What? Am I the only one who saw Brokeback Squadron?

Wednesday

How can you have any pudding if you don’t eat your meat?

Finally, we have a definitive answer about why the Bush administration seems intent on smokescreens instead of addressing issues close to the hearts and minds of the American public: somebody stole his PB&J.


Monday's New York Times reports a disturbing tale of a senator who didn't keep his word…and the president who can't think about anything important because he wants him some deep fried turkey:


The jelling of the McCain-Bush relationship has included a series of gestures, some odd, on both sides. When Mr. McCain visited Mr. Bush at his ranch in Texas during the 2004 presidential campaign, he suggested to the president that he try cooking turkey with a turkey fryer, promising to rustle one up for him. Mr. McCain apparently forgot the promise until White House aides started calling Mr.

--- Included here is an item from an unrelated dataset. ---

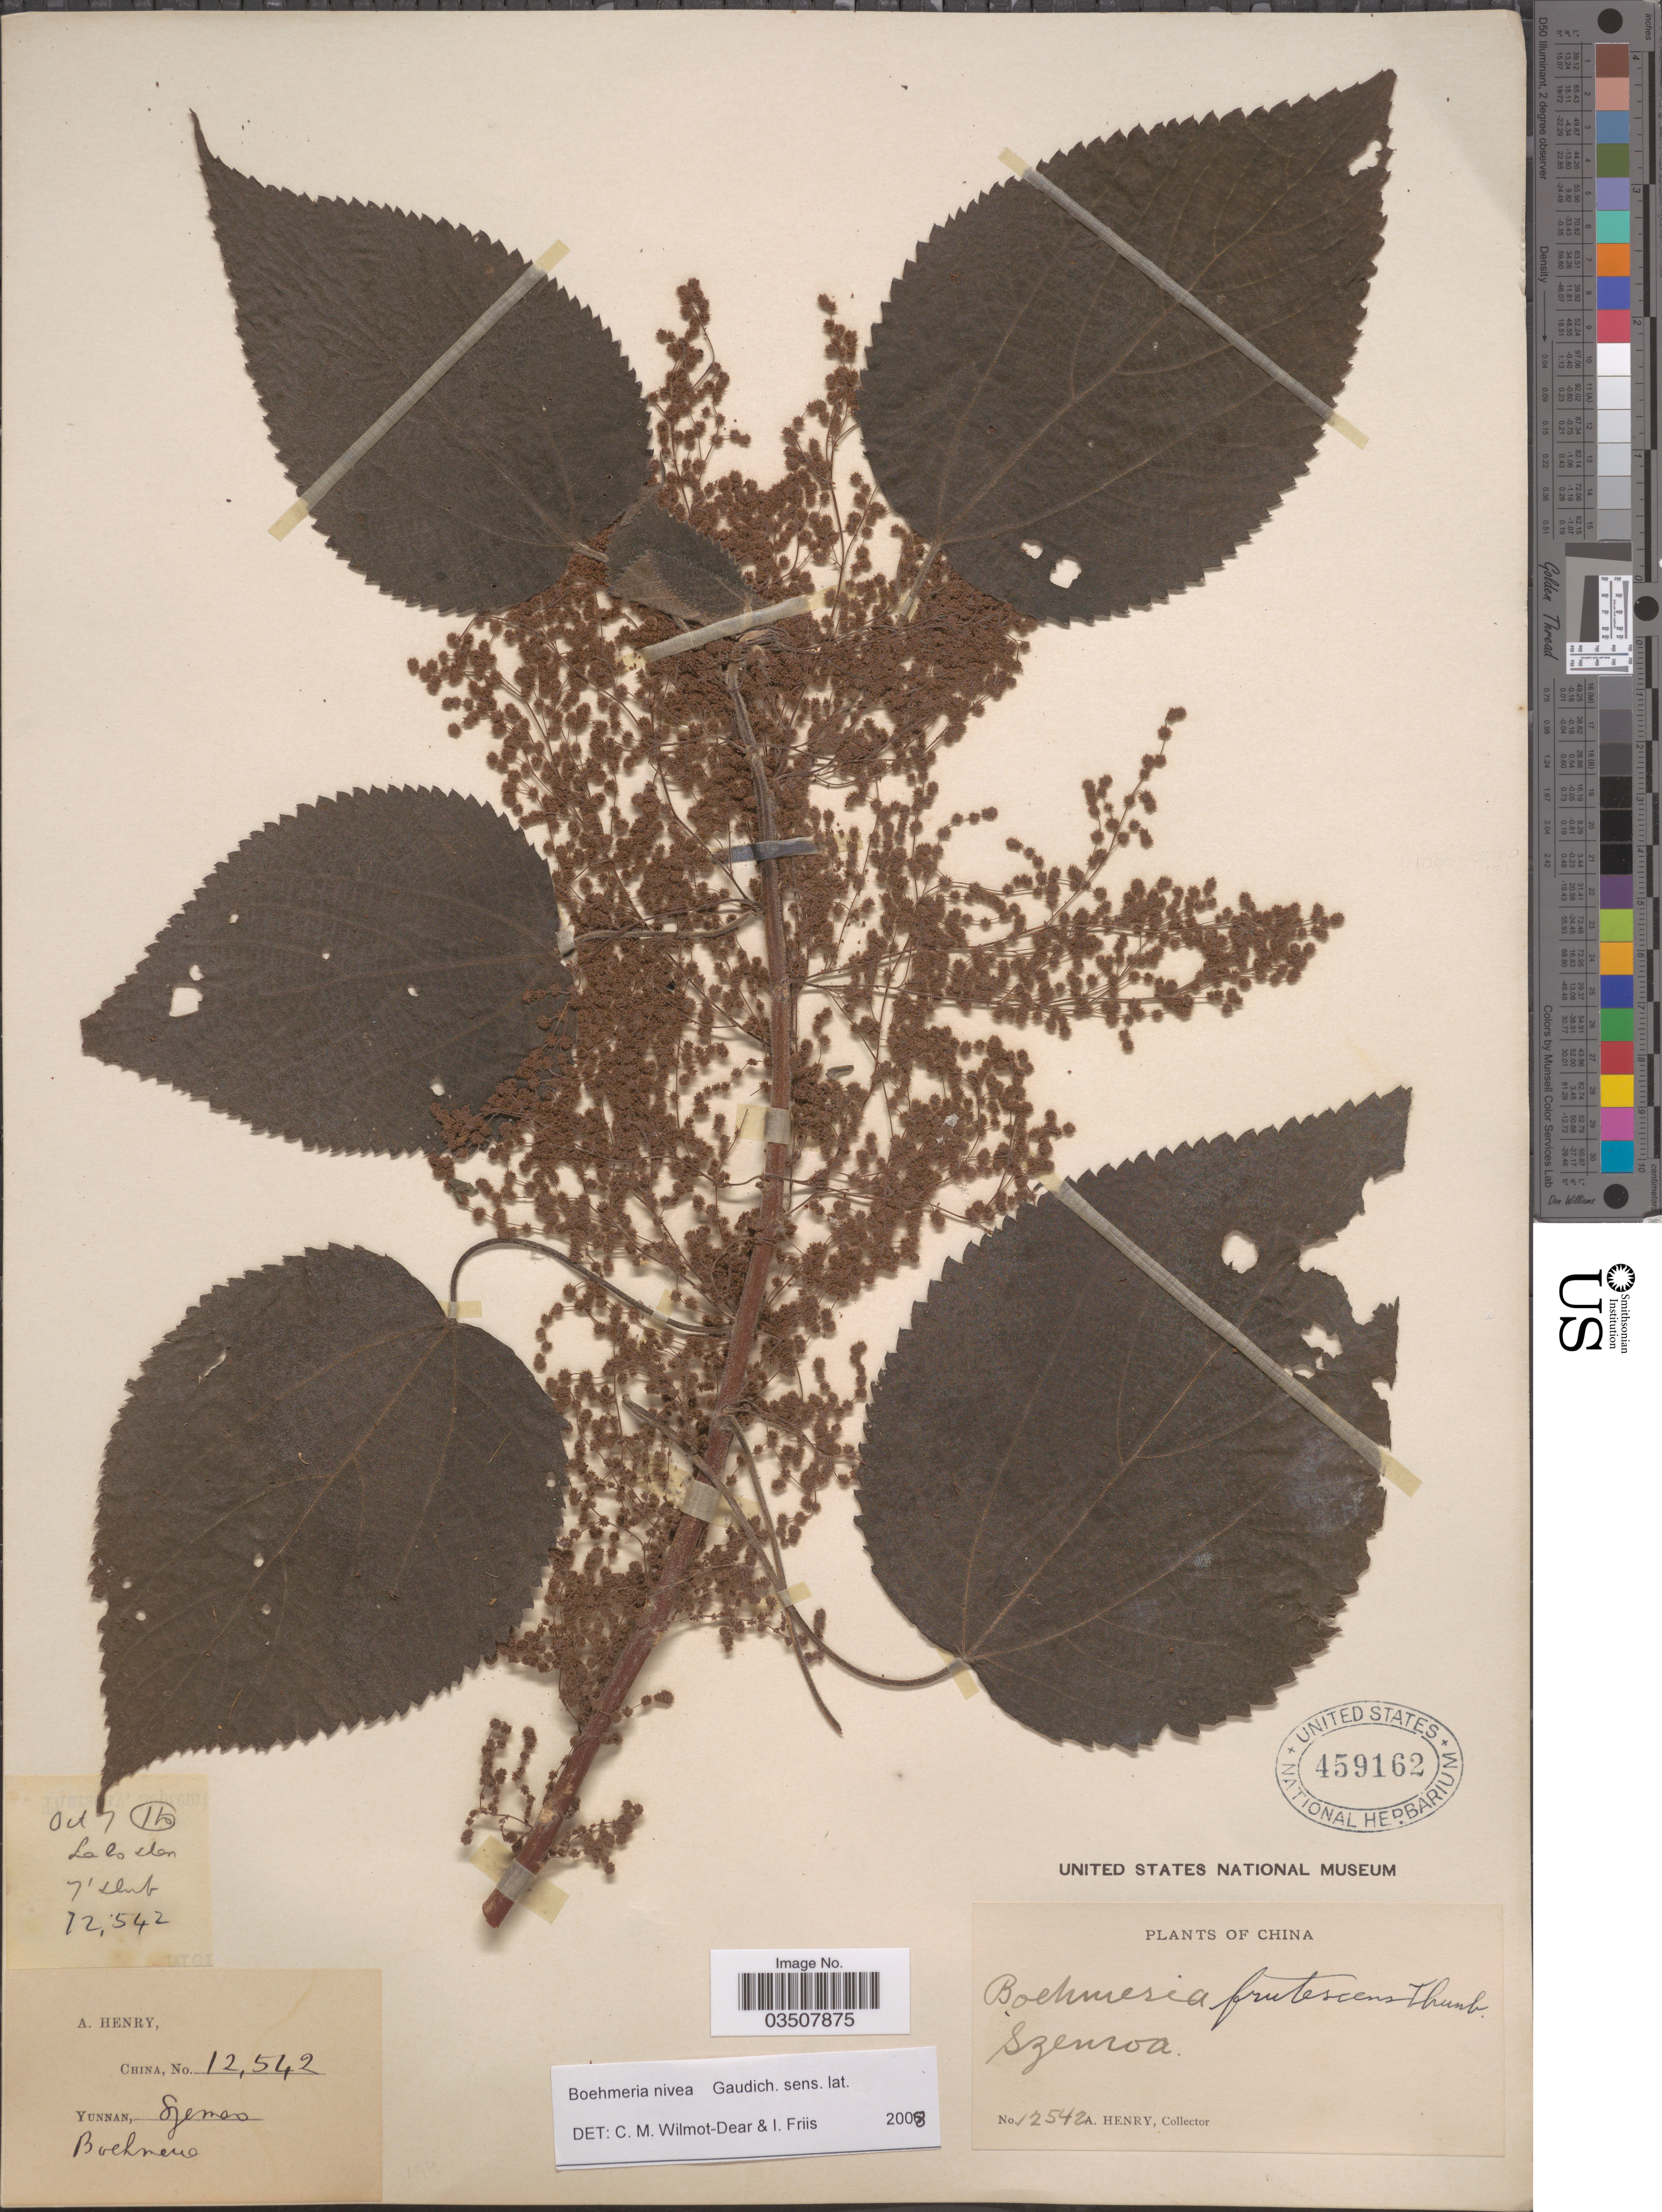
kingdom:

McCain's office, saying the president was still waiting for his turkey fryer.


This would not have been such an egregious slight, if not for another McCain culinary insult originally reported by Newsweek in November 2000:


Aboard Bush's plane, [John] McCain's chief strategist, John Weaver, had--without thinking--pulled a peanut-butter-and-jelly sandwich off the snack cart and eaten it. Bush came aboard the plane and asked the flight attendant for his PB&J. She had to tell him it was gone. "It's gone?" Bush said, disbelieving and suddenly angry. "Who ate my peanut-butter-and-jelly sandwich?" After a minute Weaver impishly raised his hand. "I did," he said. "Fine," said Bush. "Don't eat any more of his food," McCain cracked, sotto voce. A few people chuckled, and Bush returned to his seat to pout.


Jeez, McCain – why don't you just steal the guy's juice box too, you big bully. Who knew that the senator had so much in common with a P.S . 54 OD (that's "original douchebag")? And will the theft of his favorite, peanut buttery lunch doom Dubya's presidency the way it fractured the reign of a certain 1987 Sharing Club chief executive?



And yes, only one person in the world knows what I'm talking about. What can I say? I play to a very limited constituency.